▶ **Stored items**
=-=-=
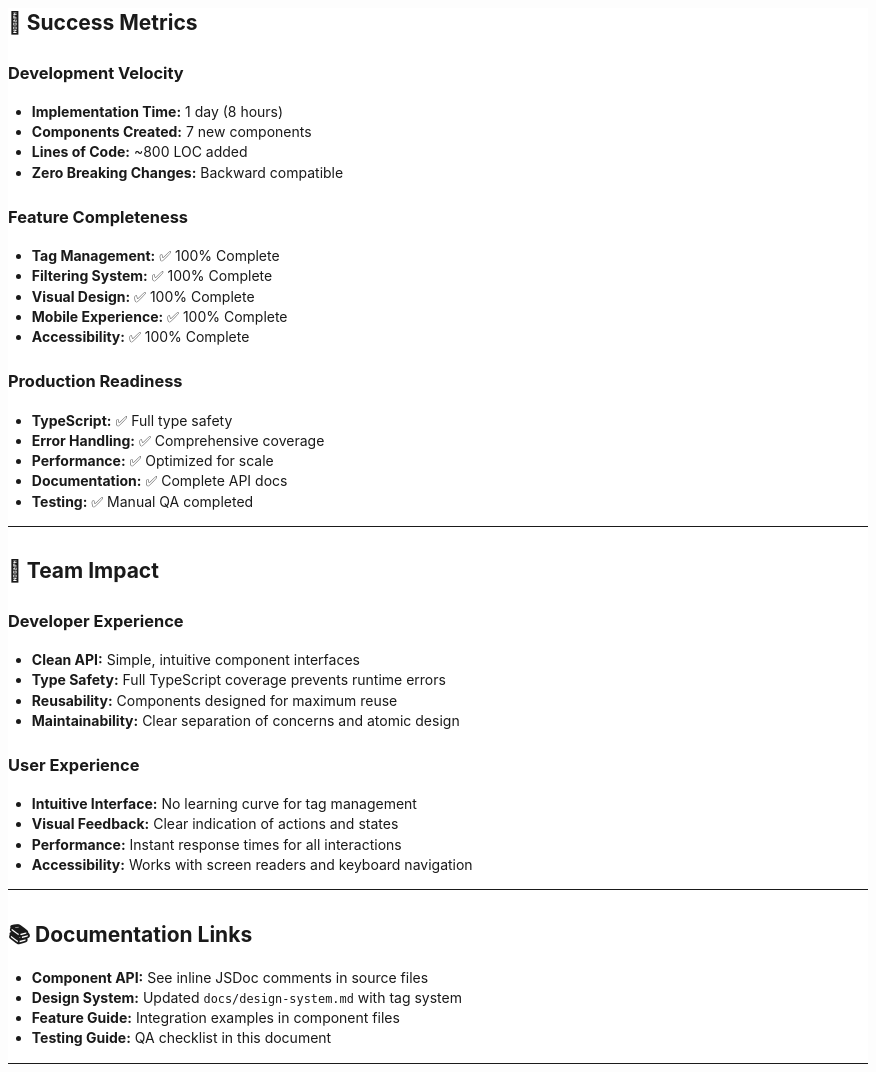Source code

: 
## 🎉 Success Metrics

### **Development Velocity**

- **Implementation Time:** 1 day (8 hours)
- **Components Created:** 7 new components
- **Lines of Code:** ~800 LOC added
- **Zero Breaking Changes:** Backward compatible

### **Feature Completeness**

- **Tag Management:** ✅ 100% Complete
- **Filtering System:** ✅ 100% Complete
- **Visual Design:** ✅ 100% Complete
- **Mobile Experience:** ✅ 100% Complete
- **Accessibility:** ✅ 100% Complete

### **Production Readiness**

- **TypeScript:** ✅ Full type safety
- **Error Handling:** ✅ Comprehensive coverage
- **Performance:** ✅ Optimized for scale
- **Documentation:** ✅ Complete API docs
- **Testing:** ✅ Manual QA completed

---

## 👥 Team Impact

### **Developer Experience**

- **Clean API:** Simple, intuitive component interfaces
- **Type Safety:** Full TypeScript coverage prevents runtime errors
- **Reusability:** Components designed for maximum reuse
- **Maintainability:** Clear separation of concerns and atomic design

### **User Experience**

- **Intuitive Interface:** No learning curve for tag management
- **Visual Feedback:** Clear indication of actions and states
- **Performance:** Instant response times for all interactions
- **Accessibility:** Works with screen readers and keyboard navigation

---

## 📚 Documentation Links

- **Component API:** See inline JSDoc comments in source files
- **Design System:** Updated `docs/design-system.md` with tag system
- **Feature Guide:** Integration examples in component files
- **Testing Guide:** QA checklist in this document

---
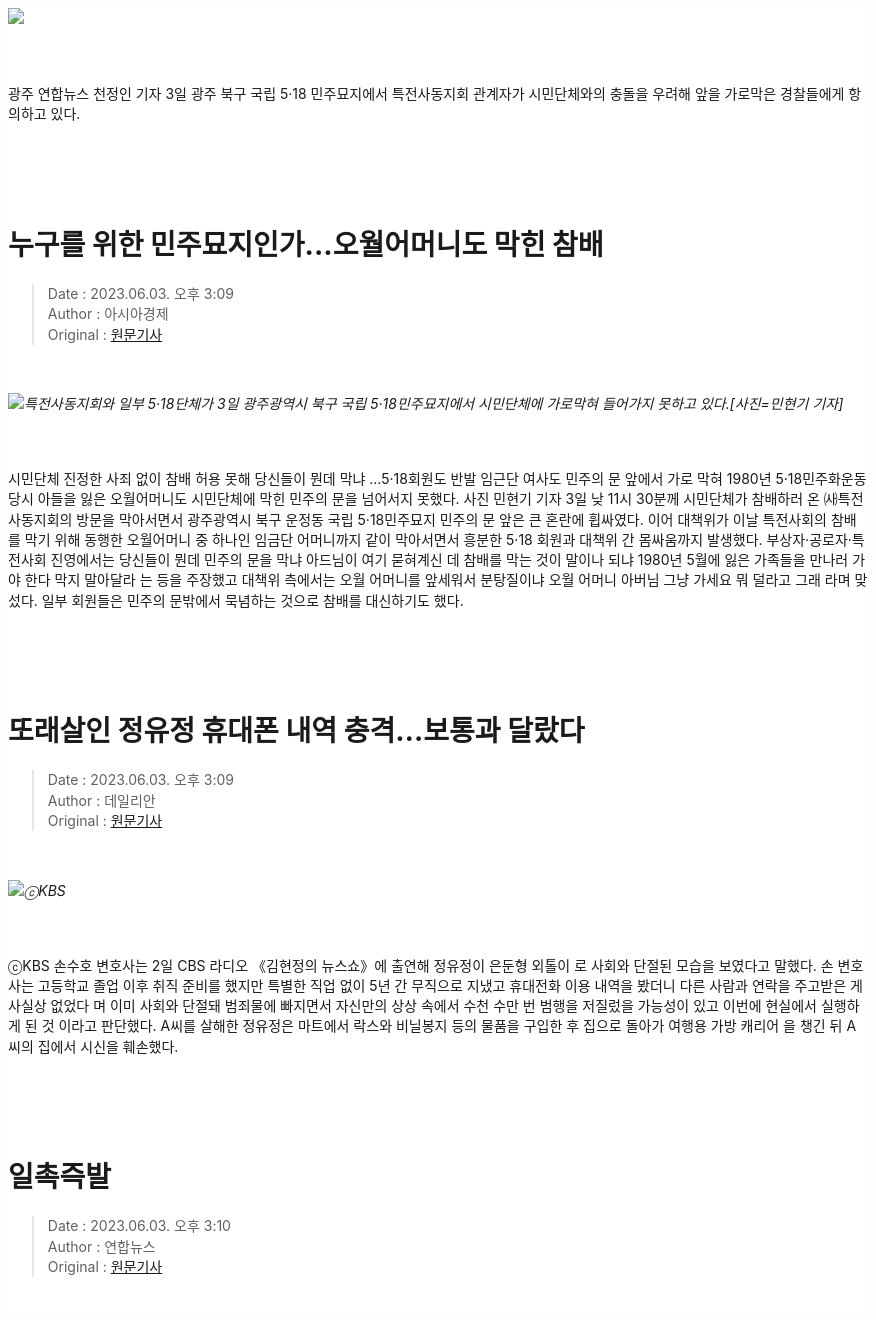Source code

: <img src="https://imgnews.pstatic.net/image/001/2023/06/03/PYH2023060304720005400_P4_20230603151010932.jpg?type=w647" id="img1"></img>  
<br/><br/>  
  
광주 연합뉴스 천정인 기자 3일 광주 북구 국립 5·18 민주묘지에서 특전사동지회 관계자가 시민단체와의 충돌을 우려해 앞을 가로막은 경찰들에게 항의하고 있다.  
<br/><br/><br/>  

  
# 누구를 위한 민주묘지인가...오월어머니도 막힌 참배  
  
> Date : 2023.06.03. 오후 3:09  
> Author : 아시아경제  
> Original : [원문기사](https://n.news.naver.com/mnews/article/277/0005268119?sid=102)  
<br/>  
  
<img src="https://imgnews.pstatic.net/image/277/2023/06/03/0005268119_001_20230603150901267.jpg?type=w647" id="img1"></img><em class="img_desc">특전사동지회와 일부 5·18단체가 3일 광주광역시 북구 국립 5·18민주묘지에서 시민단체에 가로막혀 들어가지 못하고 있다.[사진=민현기 기자]</em>  
<br/><br/>  
  
시민단체 진정한 사죄 없이 참배 허용 못해 당신들이 뭔데 막냐 …5·18회원도 반발 임근단 여사도 민주의 문 앞에서 가로 막혀 1980년 5·18민주화운동 당시 아들을 잃은 오월어머니도 시민단체에 막힌 민주의 문을 넘어서지 못했다.
사진 민현기 기자 3일 낮 11시 30분께 시민단체가 참배하러 온 ㈔특전사동지회의 방문을 막아서면서 광주광역시 북구 운정동 국립 5·18민주묘지 민주의 문 앞은 큰 혼란에 휩싸였다.
이어 대책위가 이날 특전사회의 참배를 막기 위해 동행한 오월어머니 중 하나인 임금단 어머니까지 같이 막아서면서 흥분한 5·18 회원과 대책위 간 몸싸움까지 발생했다.
부상자·공로자·특전사회 진영에서는 당신들이 뭔데 민주의 문을 막냐 아드님이 여기 묻혀계신 데 참배를 막는 것이 말이나 되냐 1980년 5월에 잃은 가족들을 만나러 가야 한다 막지 말아달라 는 등을 주장했고 대책위 측에서는 오월 어머니를 앞세워서 분탕질이냐 오월 어머니 아버님 그냥 가세요 뭐 덜라고 그래 라며 맞섰다.
일부 회원들은 민주의 문밖에서 묵념하는 것으로 참배를 대신하기도 했다.  
<br/><br/><br/>  

  
# 또래살인 정유정 휴대폰 내역 충격…보통과 달랐다  
  
> Date : 2023.06.03. 오후 3:09  
> Author : 데일리안  
> Original : [원문기사](https://n.news.naver.com/mnews/article/119/0002718588?sid=102)  
<br/>  
  
<img src="https://imgnews.pstatic.net/image/119/2023/06/03/0002718588_001_20230603150901195.jpeg?type=w647" id="img1"></img><em class="img_desc">ⓒKBS</em>  
<br/><br/>  
  
ⓒKBS 손수호 변호사는 2일 CBS 라디오 《김현정의 뉴스쇼》에 출연해 정유정이 은둔형 외톨이 로 사회와 단절된 모습을 보였다고 말했다.
손 변호사는 고등학교 졸업 이후 취직 준비를 했지만 특별한 직업 없이 5년 간 무직으로 지냈고 휴대전화 이용 내역을 봤더니 다른 사람과 연락을 주고받은 게 사실상 없었다 며 이미 사회와 단절돼 범죄물에 빠지면서 자신만의 상상 속에서 수천 수만 번 범행을 저질렀을 가능성이 있고 이번에 현실에서 실행하게 된 것 이라고 판단했다.
A씨를 살해한 정유정은 마트에서 락스와 비닐봉지 등의 물품을 구입한 후 집으로 돌아가 여행용 가방 캐리어 을 챙긴 뒤 A 씨의 집에서 시신을 훼손했다.  
<br/><br/><br/>  

  
# 일촉즉발  
  
> Date : 2023.06.03. 오후 3:10  
> Author : 연합뉴스  
> Original : [원문기사](https://n.news.naver.com/mnews/article/001/0013980671?sid=102)  
<br/>  
  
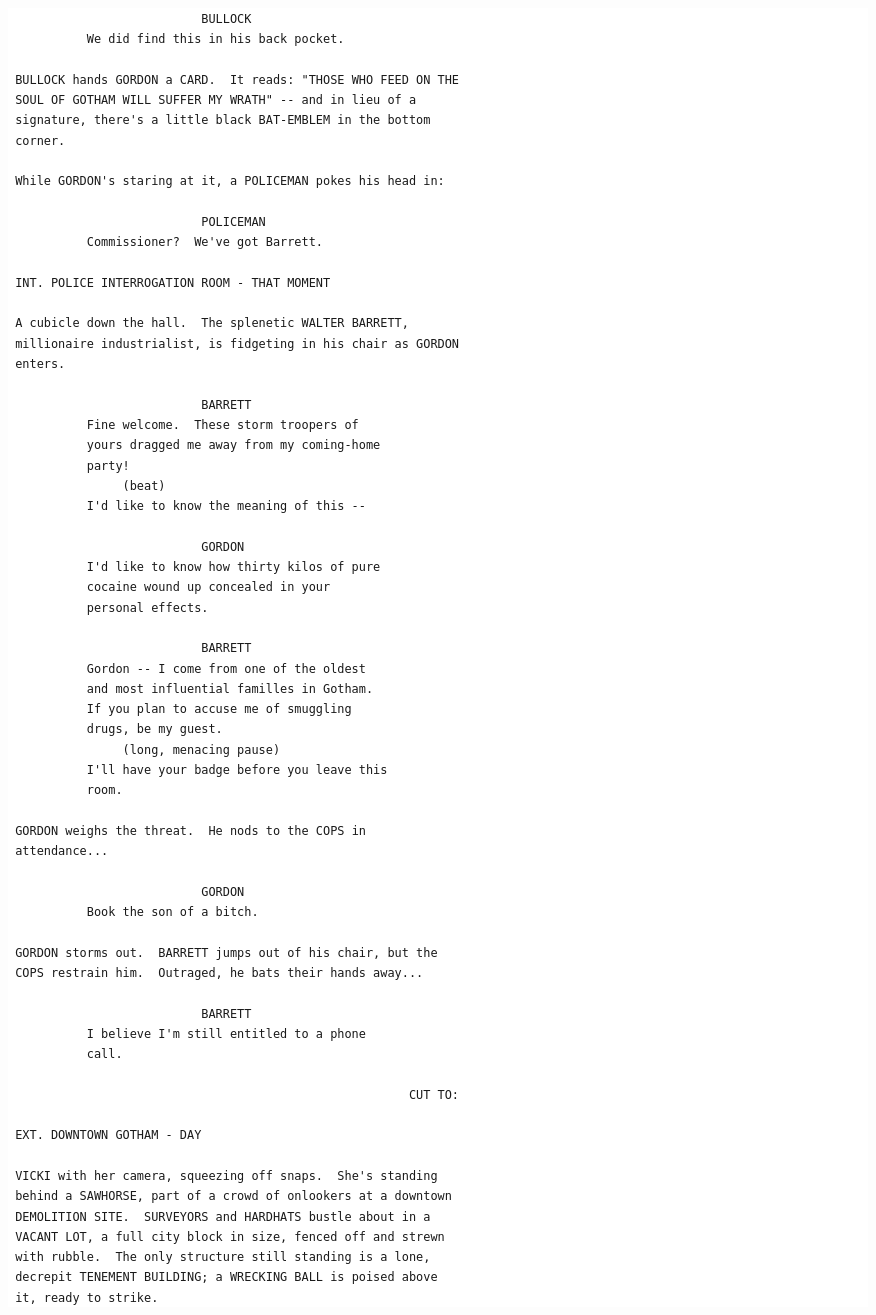                                BULLOCK
               We did find this in his back pocket.

     BULLOCK hands GORDON a CARD.  It reads: "THOSE WHO FEED ON THE
     SOUL OF GOTHAM WILL SUFFER MY WRATH" -- and in lieu of a
     signature, there's a little black BAT-EMBLEM in the bottom
     corner.

     While GORDON's staring at it, a POLICEMAN pokes his head in:

                               POLICEMAN
               Commissioner?  We've got Barrett.

     INT. POLICE INTERROGATION ROOM - THAT MOMENT

     A cubicle down the hall.  The splenetic WALTER BARRETT,
     millionaire industrialist, is fidgeting in his chair as GORDON
     enters.

                               BARRETT
               Fine welcome.  These storm troopers of
               yours dragged me away from my coming-home
               party!
                    (beat)
               I'd like to know the meaning of this --

                               GORDON
               I'd like to know how thirty kilos of pure
               cocaine wound up concealed in your
               personal effects.

                               BARRETT
               Gordon -- I come from one of the oldest
               and most influential familles in Gotham.
               If you plan to accuse me of smuggling
               drugs, be my guest.
                    (long, menacing pause)
               I'll have your badge before you leave this
               room.

     GORDON weighs the threat.  He nods to the COPS in
     attendance...

                               GORDON
               Book the son of a bitch.

     GORDON storms out.  BARRETT jumps out of his chair, but the
     COPS restrain him.  Outraged, he bats their hands away...

                               BARRETT
               I believe I'm still entitled to a phone
               call.

                                                            CUT TO:

     EXT. DOWNTOWN GOTHAM - DAY

     VICKI with her camera, squeezing off snaps.  She's standing
     behind a SAWHORSE, part of a crowd of onlookers at a downtown
     DEMOLITION SITE.  SURVEYORS and HARDHATS bustle about in a
     VACANT LOT, a full city block in size, fenced off and strewn
     with rubble.  The only structure still standing is a lone,
     decrepit TENEMENT BUILDING; a WRECKING BALL is poised above
     it, ready to strike.
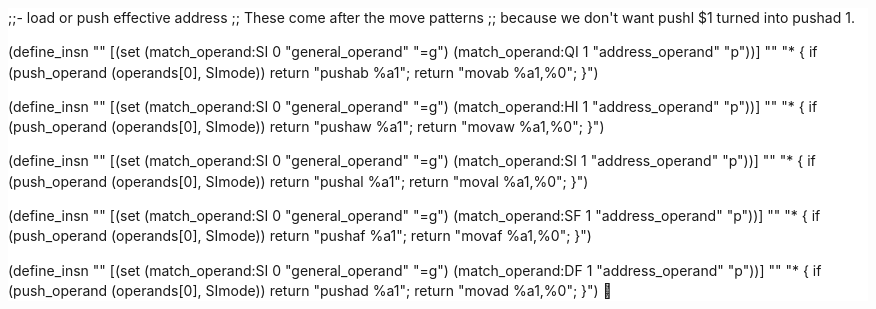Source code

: ;;- load or push effective address 
;; These come after the move patterns
;; because we don't want pushl $1 turned into pushad 1.

(define_insn ""
  [(set (match_operand:SI 0 "general_operand" "=g")
	(match_operand:QI 1 "address_operand" "p"))]
  ""
  "*
{
  if (push_operand (operands[0], SImode))
    return \"pushab %a1\";
  return \"movab %a1,%0\";
}")

(define_insn ""
  [(set (match_operand:SI 0 "general_operand" "=g")
	(match_operand:HI 1 "address_operand" "p"))]
  ""
  "*
{
  if (push_operand (operands[0], SImode))
    return \"pushaw %a1\";
  return \"movaw %a1,%0\";
}")

(define_insn ""
  [(set (match_operand:SI 0 "general_operand" "=g")
	(match_operand:SI 1 "address_operand" "p"))]
  ""
  "*
{
  if (push_operand (operands[0], SImode))
    return \"pushal %a1\";
  return \"moval %a1,%0\";
}")

(define_insn ""
  [(set (match_operand:SI 0 "general_operand" "=g")
	(match_operand:SF 1 "address_operand" "p"))]
  ""
  "*
{
  if (push_operand (operands[0], SImode))
    return \"pushaf %a1\";
  return \"movaf %a1,%0\";
}")

(define_insn ""
  [(set (match_operand:SI 0 "general_operand" "=g")
	(match_operand:DF 1 "address_operand" "p"))]
  ""
  "*
{
  if (push_operand (operands[0], SImode))
    return \"pushad %a1\";
  return \"movad %a1,%0\";
}")

=-=-=
▶ **EXERCISE DIRECTIONS**
Could you set down, word for word, only the lines above from the line with "- **Type Safety:**" to the line with "## 📚 Documentation Links", including both?

▶ **WRITTEN ANSWER**
- **Type Safety:** Full TypeScript coverage prevents runtime errors
- **Reusability:** Components designed for maximum reuse
- **Maintainability:** Clear separation of concerns and atomic design

### **User Experience**

- **Intuitive Interface:** No learning curve for tag management
- **Visual Feedback:** Clear indication of actions and states
- **Performance:** Instant response times for all interactions
- **Accessibility:** Works with screen readers and keyboard navigation

---

## 📚 Documentation Links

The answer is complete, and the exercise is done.